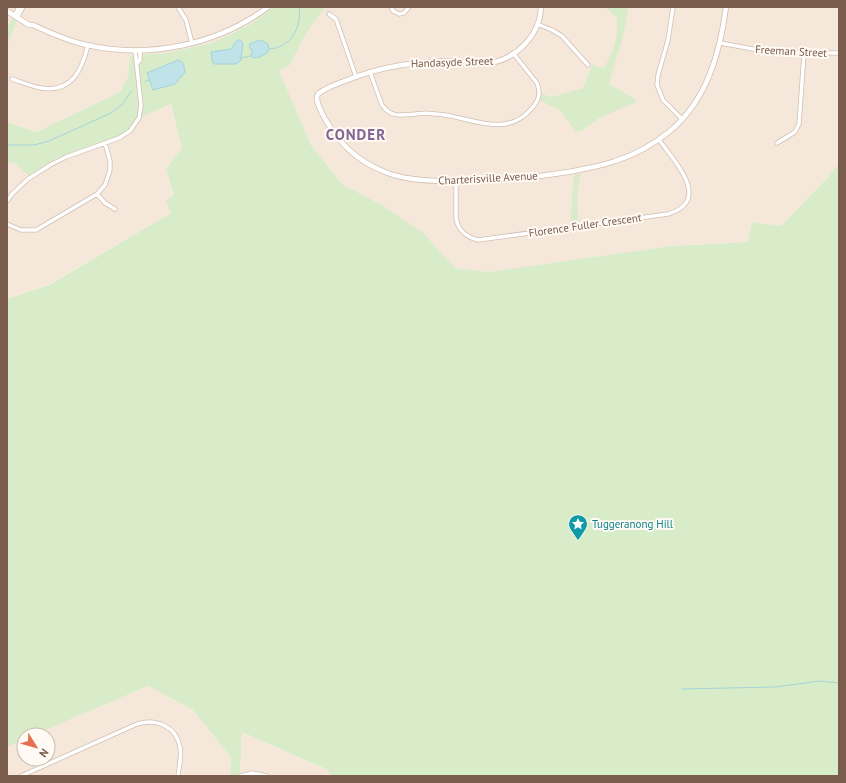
<svg xmlns="http://www.w3.org/2000/svg" width="846" height="783" font-family="'PT Sans',sans-serif">
  <style>
    .residential { fill: #f5e8da }
    .green { fill: #d8ecc9 }
    .water { fill: #bfe3e8; stroke: #a5d3da }
    .lines { fill: none; stroke-linecap: round; stroke-linejoin: round }
    .stream { stroke: #a5d3da; stroke-width: 1 }
    .minor-casing { stroke: #d1beb0; stroke-width: 5 }
    .tertiary-casing { stroke: #d1beb0; stroke-width: 6 }
    .minor { stroke: #fff; stroke-width: 3.5 }
    .tertiary { stroke: #fff; stroke-width: 4.5 }
    .labels { text-anchor: middle; stroke-width: 4; stroke-linejoin: round; paint-order: stroke }
    .street-label { font-size: 11px; fill: #7a5c4d; stroke: #fffaf3 }
    .culture-label { font-size: 11px; fill: #0d838f; stroke: #fffaf3; text-anchor: start }
    .district-label { font-size: 15px; font-weight: bold; letter-spacing: 1px; fill: #846695; stroke: #fffaf3 }
  </style>
  <rect width="100%" height="100%" fill="#fdf6ec"/>
  <path class="residential" d="M7 7H274L251 24 212 43 166 53 130 56 128 77 120 92 36 132 7 122V46L17 21 12 18 7 28Z
    M325 7H839V163L828 177 781 226 752 222 749 242 671 246 489 272 455 268 380 204 342 184 311 145 276 66 290 65 306 33Z
    M171 104 182 148 166 169 174 196 171 213 48 285 7 299V162L16 164 29 176 57 158 124 134 146 115Z
    M148 686 193 710 231 757 230 776H7V747L24 739V759H48V735H34Z
    M242 732 328 770 331 776H235L240 772Z"/>
  <path class="green" d="M274 7H325L306 33 290 65 279 71 311 145 342 184 380 204 422 232 455 268 489 272 671 246 748 242 752 222 781 226 828 177 839 163V776H331L328 770 242 732 240 773 235 776H230L231 757 193 710 148 686 34 735H24V739L7 747V299L49 285 171 213 166 200 174 195 166 169 182 148 171 104 146 115 124 134 57 158 29 176 16 164 7 162V122L36 132 120 92 128 77 130 56 166 53 212 43 251 24Z
    M606 7H628C626 33 616 58 609 84L633 98 636 102 599 118 583 130 576 132 561 111 539 100 542 94 552 97 583 88 592 65 604 68C613 52 619 37 617 18L606 8Z
    M12 18 17 21 7 46V28Z
    M581 174C576 189 577 208 579 224L570 225 574 175Z"/>
  <path class="water" d="M237 40H240L243 43 241 60 237 64H214L212 60 211 52 231 49Z
    M259 40 263 41 268 44 269 49 267 53 260 57 254 58 251 56 252 51 249 47 250 44Z
    M178 60C184 62 184 66 185 72L175 84 153 90 147 73Z"/>
  <g class="lines">
    <path class="stream" d="M269 49C291 48 302 27 299 7
      M240 58 251 56
      M145 82 150 79
      M7 145H34L49 141 111 113 123 104 129 94 132 91
      M682 689 775 687 820 681 839 683"/>
    <defs>
      <path id="minor" d="M178 7 186 20 192 43
        M391 7 393 11 399 14 404 13 409 7
        M673 7 668 40 658 75 657 85 663 100 682 119
        M329 14 336 19 356 77
        M14 16 19 7
        M17 18 23 7
        M537 24 552 30 562 36 588 65
        M720 43 770 52 839 53
        M137 64 140 60V51
        M370 72 382 105C391 118 401 115 415 114 422 113 429 113 436 114 469 116 506 140 532 108 539 100 541 93 537 83L513 53
        M12 79C21 82 31 86 41 88 72 93 82 70 88 45
        M777 143 795 132 799 124 804 54
        M456 181V218C458 230 466 237 478 240L668 214C713 201 674 160 659 140
        M97 194 105 203 115 209
        M7 201 12 194 28 179 50 165 66 157 119 138 130 131 139 118 141 105 135 50
        M7 224 21 230H36L97 194 105 185 110 170V161L105 143
        M21 776 137 724C156 718 176 726 180 747 182 756 179 767 178 776
        M240 776 252 773 267 776"/>
      <path id="tertiary" d="M541 7C540 35 517 59 489 63 480 64 471 62 462 62 448 61 433 61 419 63 392 65 367 72 342 82 334 85 325 88 318 94 314 101 322 112 325 119 340 144 357 161 385 172 404 180 426 181 447 181 489 182 532 178 574 171 587 168 602 166 615 161 635 155 654 144 670 131 707 100 720 53 726 7
        M7 11 29 25H33C50 33 68 41 87 45 149 59 217 45 268 7"/>
    </defs>
    <use href="#minor" class="minor-casing"/>
    <use href="#tertiary" class="tertiary-casing"/>
    <use href="#minor" class="minor"/>
    <use href="#tertiary" class="tertiary"/>
  </g>
  <defs>
    <symbol id="sight-pin" viewBox="-11 -11 22 30"><path d="M0 17L-7.5 6A9.5 9.5 0 1 1 7.5 6Z" fill="#0f9aa8" stroke="#fffaf3"/><path d="M0-6L1.8-2.2L6-1.7L2.9 1.2L3.7 5.4L0 3.3L-3.7 5.4L-2.9 1.2L-6-1.7L-1.8-2.2Z" fill="#fff"/></symbol>
  </defs>
  <g fill-rule="evenodd">
    <use href="#sight-pin" x="567" y="513" width="22" height="30"/>
  </g>
  <g class="labels">
    <g class="street-label">
      <text transform="translate(791 51) rotate(3)" y="4">Freeman Street</text>
      <text transform="translate(452 62) rotate(-2)" y="4">Handasyde Street</text>
      <text transform="translate(488 178) rotate(-3)" y="4">Charterisville Avenue</text>
      <text transform="translate(585 225) rotate(-8)" y="4">Florence Fuller Crescent</text>
    </g>
    <g class="culture-label">
      <text x="592" y="528">Tuggeranong Hill</text>
    </g>
    <g class="district-label">
      <text x="356" y="140">CONDER</text>
    </g>
  </g>
  <rect width="846" height="783" fill="none" stroke="#7a5c4d" stroke-width="16"/>
  <g transform="translate(36 747) rotate(127)"><circle r="19" fill="#fffaf3" stroke="#cabbb1"/>
  <path d="M0-3L7 15L0 10L-7 15Z" fill="#e76f51"/>
  <text y="-6" font-size="11" font-weight="bold" text-anchor="middle" fill="#7a5c4d">N</text>
  </g>
</svg>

··········

Problem: With the images excluded, reproduce the data above precisely as written.

Final answer:
<svg xmlns="http://www.w3.org/2000/svg" width="846" height="783" font-family="'PT Sans',sans-serif">
  <style>
    .residential { fill: #f5e8da }
    .green { fill: #d8ecc9 }
    .water { fill: #bfe3e8; stroke: #a5d3da }
    .lines { fill: none; stroke-linecap: round; stroke-linejoin: round }
    .stream { stroke: #a5d3da; stroke-width: 1 }
    .minor-casing { stroke: #d1beb0; stroke-width: 5 }
    .tertiary-casing { stroke: #d1beb0; stroke-width: 6 }
    .minor { stroke: #fff; stroke-width: 3.5 }
    .tertiary { stroke: #fff; stroke-width: 4.5 }
    .labels { text-anchor: middle; stroke-width: 4; stroke-linejoin: round; paint-order: stroke }
    .street-label { font-size: 11px; fill: #7a5c4d; stroke: #fffaf3 }
    .culture-label { font-size: 11px; fill: #0d838f; stroke: #fffaf3; text-anchor: start }
    .district-label { font-size: 15px; font-weight: bold; letter-spacing: 1px; fill: #846695; stroke: #fffaf3 }
  </style>
  <rect width="100%" height="100%" fill="#fdf6ec"/>
  <path class="residential" d="M7 7H274L251 24 212 43 166 53 130 56 128 77 120 92 36 132 7 122V46L17 21 12 18 7 28Z
    M325 7H839V163L828 177 781 226 752 222 749 242 671 246 489 272 455 268 380 204 342 184 311 145 276 66 290 65 306 33Z
    M171 104 182 148 166 169 174 196 171 213 48 285 7 299V162L16 164 29 176 57 158 124 134 146 115Z
    M148 686 193 710 231 757 230 776H7V747L24 739V759H48V735H34Z
    M242 732 328 770 331 776H235L240 772Z"/>
  <path class="green" d="M274 7H325L306 33 290 65 279 71 311 145 342 184 380 204 422 232 455 268 489 272 671 246 748 242 752 222 781 226 828 177 839 163V776H331L328 770 242 732 240 773 235 776H230L231 757 193 710 148 686 34 735H24V739L7 747V299L49 285 171 213 166 200 174 195 166 169 182 148 171 104 146 115 124 134 57 158 29 176 16 164 7 162V122L36 132 120 92 128 77 130 56 166 53 212 43 251 24Z
    M606 7H628C626 33 616 58 609 84L633 98 636 102 599 118 583 130 576 132 561 111 539 100 542 94 552 97 583 88 592 65 604 68C613 52 619 37 617 18L606 8Z
    M12 18 17 21 7 46V28Z
    M581 174C576 189 577 208 579 224L570 225 574 175Z"/>
  <path class="water" d="M237 40H240L243 43 241 60 237 64H214L212 60 211 52 231 49Z
    M259 40 263 41 268 44 269 49 267 53 260 57 254 58 251 56 252 51 249 47 250 44Z
    M178 60C184 62 184 66 185 72L175 84 153 90 147 73Z"/>
  <g class="lines">
    <path class="stream" d="M269 49C291 48 302 27 299 7
      M240 58 251 56
      M145 82 150 79
      M7 145H34L49 141 111 113 123 104 129 94 132 91
      M682 689 775 687 820 681 839 683"/>
    <defs>
      <path id="minor" d="M178 7 186 20 192 43
        M391 7 393 11 399 14 404 13 409 7
        M673 7 668 40 658 75 657 85 663 100 682 119
        M329 14 336 19 356 77
        M14 16 19 7
        M17 18 23 7
        M537 24 552 30 562 36 588 65
        M720 43 770 52 839 53
        M137 64 140 60V51
        M370 72 382 105C391 118 401 115 415 114 422 113 429 113 436 114 469 116 506 140 532 108 539 100 541 93 537 83L513 53
        M12 79C21 82 31 86 41 88 72 93 82 70 88 45
        M777 143 795 132 799 124 804 54
        M456 181V218C458 230 466 237 478 240L668 214C713 201 674 160 659 140
        M97 194 105 203 115 209
        M7 201 12 194 28 179 50 165 66 157 119 138 130 131 139 118 141 105 135 50
        M7 224 21 230H36L97 194 105 185 110 170V161L105 143
        M21 776 137 724C156 718 176 726 180 747 182 756 179 767 178 776
        M240 776 252 773 267 776"/>
      <path id="tertiary" d="M541 7C540 35 517 59 489 63 480 64 471 62 462 62 448 61 433 61 419 63 392 65 367 72 342 82 334 85 325 88 318 94 314 101 322 112 325 119 340 144 357 161 385 172 404 180 426 181 447 181 489 182 532 178 574 171 587 168 602 166 615 161 635 155 654 144 670 131 707 100 720 53 726 7
        M7 11 29 25H33C50 33 68 41 87 45 149 59 217 45 268 7"/>
    </defs>
    <use href="#minor" class="minor-casing"/>
    <use href="#tertiary" class="tertiary-casing"/>
    <use href="#minor" class="minor"/>
    <use href="#tertiary" class="tertiary"/>
  </g>
  <defs>
    <symbol id="sight-pin" viewBox="-11 -11 22 30"><path d="M0 17L-7.5 6A9.5 9.5 0 1 1 7.5 6Z" fill="#0f9aa8" stroke="#fffaf3"/><path d="M0-6L1.8-2.2L6-1.7L2.9 1.2L3.7 5.4L0 3.3L-3.7 5.4L-2.9 1.2L-6-1.7L-1.8-2.2Z" fill="#fff"/></symbol>
  </defs>
  <g fill-rule="evenodd">
    <use href="#sight-pin" x="567" y="513" width="22" height="30"/>
  </g>
  <g class="labels">
    <g class="street-label">
      <text transform="translate(791 51) rotate(3)" y="4">Freeman Street</text>
      <text transform="translate(452 62) rotate(-2)" y="4">Handasyde Street</text>
      <text transform="translate(488 178) rotate(-3)" y="4">Charterisville Avenue</text>
      <text transform="translate(585 225) rotate(-8)" y="4">Florence Fuller Crescent</text>
    </g>
    <g class="culture-label">
      <text x="592" y="528">Tuggeranong Hill</text>
    </g>
    <g class="district-label">
      <text x="356" y="140">CONDER</text>
    </g>
  </g>
  <rect width="846" height="783" fill="none" stroke="#7a5c4d" stroke-width="16"/>
  <g transform="translate(36 747) rotate(127)"><circle r="19" fill="#fffaf3" stroke="#cabbb1"/>
  <path d="M0-3L7 15L0 10L-7 15Z" fill="#e76f51"/>
  <text y="-6" font-size="11" font-weight="bold" text-anchor="middle" fill="#7a5c4d">N</text>
  </g>
</svg>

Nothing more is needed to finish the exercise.